24 juin 2023
Gilles Farcet, Le karma de la rencontre au crépuscule de la Beat generation (1)
Il y a des rencontres qui nous transforment si profondément qu'elles réorientent toute la suite de notre vie et en fait un destin inattendu.
Gilles Farcet ne dira pas le contraire. Sa rencontre en septembre 1987 à Québec avec Allen Ginsberg et dont il tira deux ouvrages très marquants, le premier un récit biographique intitulé judicieusement "Allen Ginsberg, Poète et Bodhisattva Beat"(Ed. Le Relié, 2004), et un roman initiatique en miroir car une rencontre essentielle en entraîne une autre "La joie qui avance chancelante le long de la rue"(Ed. Maelström).
Le destin de ces deux ouvrages de rencontres fondamentales étaient d'en engendrer une troisième sous la forme d'un roman graphique habité où l'auteur Etienne Appert entre en résonance avec l'histoire de Gilles Farcet rencontrant Ginsberg et les derniers représntants de la Beat Generation, par la qualité de ses dessins qui ne sont rien d'autres que les supports d'une quête spirituelle, les écrins d'une nécessité intérieure qui ont guidét cette époside d'une vie riche en rencontres primordiales. Appert s'est approprié à un haut degré l'expérience de Farcet, plus qu'une appropriation, c'est une transfiguration graphique au coeur de l'essentiel d'une expérience si singulière. Rencontrer quelqu'un, faire une vraie rencontre humaine d'âme à âme n'est pas déjà quelque chose de courant en soi, mais engendrer cette compréhension seconde, cette compréhension augmentée qu'est inspirer un livre d'une telle qualité est une chose encore plus rare et précieuse. Un théâtre de la cruauté pour faire face à la vie en apprenant à se connaître vraiment, c'est-à-dire par ses ombres et par ses gouffres au miroir de la confrontation à l'autre, qui est un révélateur. Ce qu'est un maître de vie.
Au crépuscule de la Beat Generation le montre sans cesse affairé, entouré de sa cohorte d’artistes, de secrétaires et d’amis, capable de porter un regard vif et vierge sur toutes choses et en toutes circonstances.
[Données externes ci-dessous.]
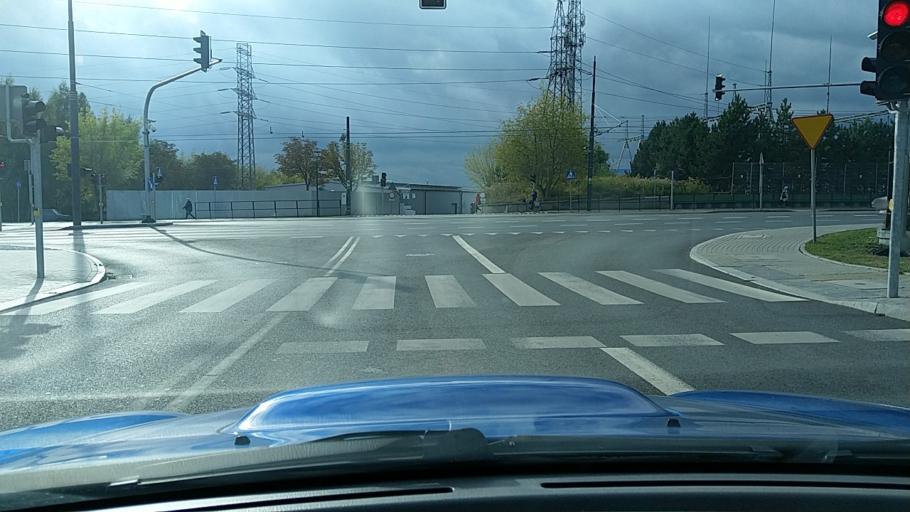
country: PL
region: Warmian-Masurian Voivodeship
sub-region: Powiat olsztynski
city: Olsztyn
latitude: 53.7625
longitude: 20.4872
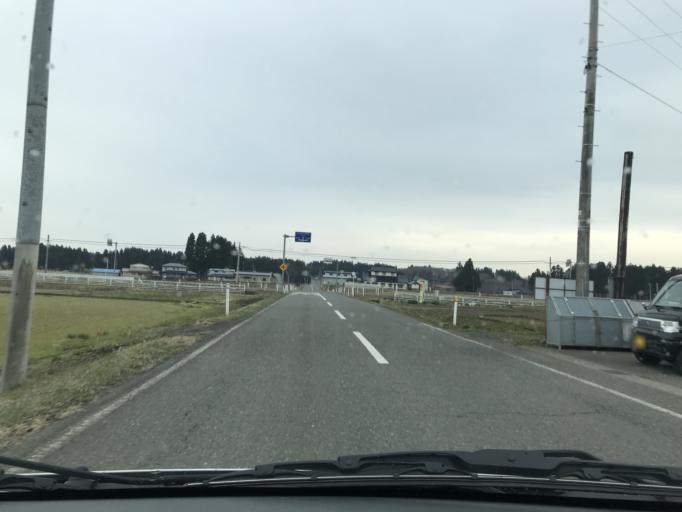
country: JP
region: Iwate
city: Mizusawa
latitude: 39.0997
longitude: 141.0695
Étienne Appert ne tait rien des aspects plus erratiques et tumultueux des figures emblématiques du mouvement Beat. Hank occupe une place prépondérante. Ses propos, rapportés à différents moments du récit, fascinent Gilles Farcet et tendent à pénétrer au tréfonds de son psychisme. Le journaliste se questionne sur l’identité de cet homme, sur ce qu’il a produit et sur les raisons pour lesquelles il exerce une telle emprise sur lui.
Le « clochard céleste » incarne en quelque sorte l’essence même de la Beat Generation, avec sa verve poétique, ses fulgurances et son acuité pour percer la réalité d’un monde qui cherche à se dérober.
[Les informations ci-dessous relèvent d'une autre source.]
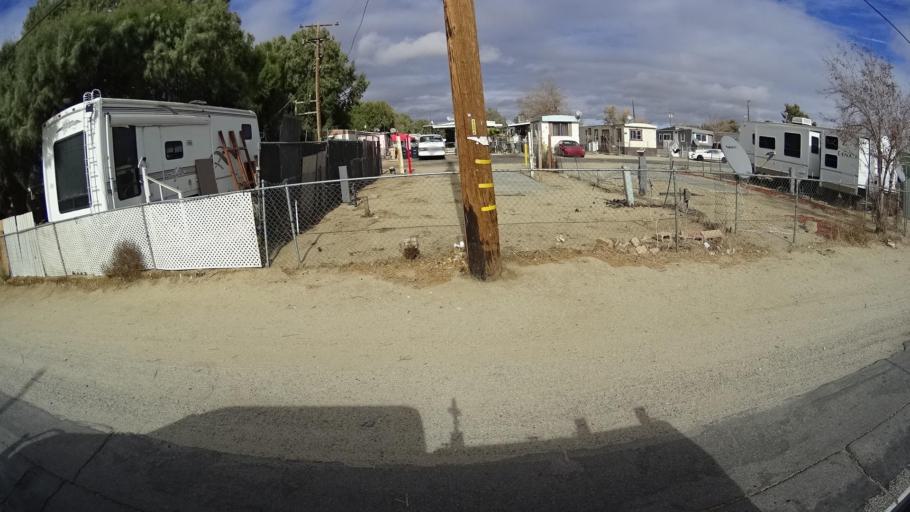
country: US
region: California
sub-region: Kern County
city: Rosamond
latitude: 34.8638
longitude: -118.2252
Au crépuscule de la Beat Generation est une œuvre immersive, un véritable pèlerinage au sein d’un mouvement littéraire et artistique qui a marqué l’histoire et dont l’héritage est encore palpable aujourd’hui. Étienne Appert, bien documenté par Gilles Farcet, dépeint avec justesse les liens entre les auteurs Beat, le mouvement hippie et des penseurs qui les précèdent tels que Henry David Thoreau ou Ralph Waldo Emerson, dressant ainsi un panorama de la contre-culture américaine. Il évoque les drogues, les combats sociaux, le non-conformisme, la quête de liberté, y compris sexuelle, puissamment liés au mouvement Beat. Et finalement, le voyage initiatique auquel entendait se livrer Gilles Farcet donne lieu à une relecture, subjective, passionnée et passionnante, d’un contre-courant culturel dont la vigueur n’a eu d’égale que la richesse.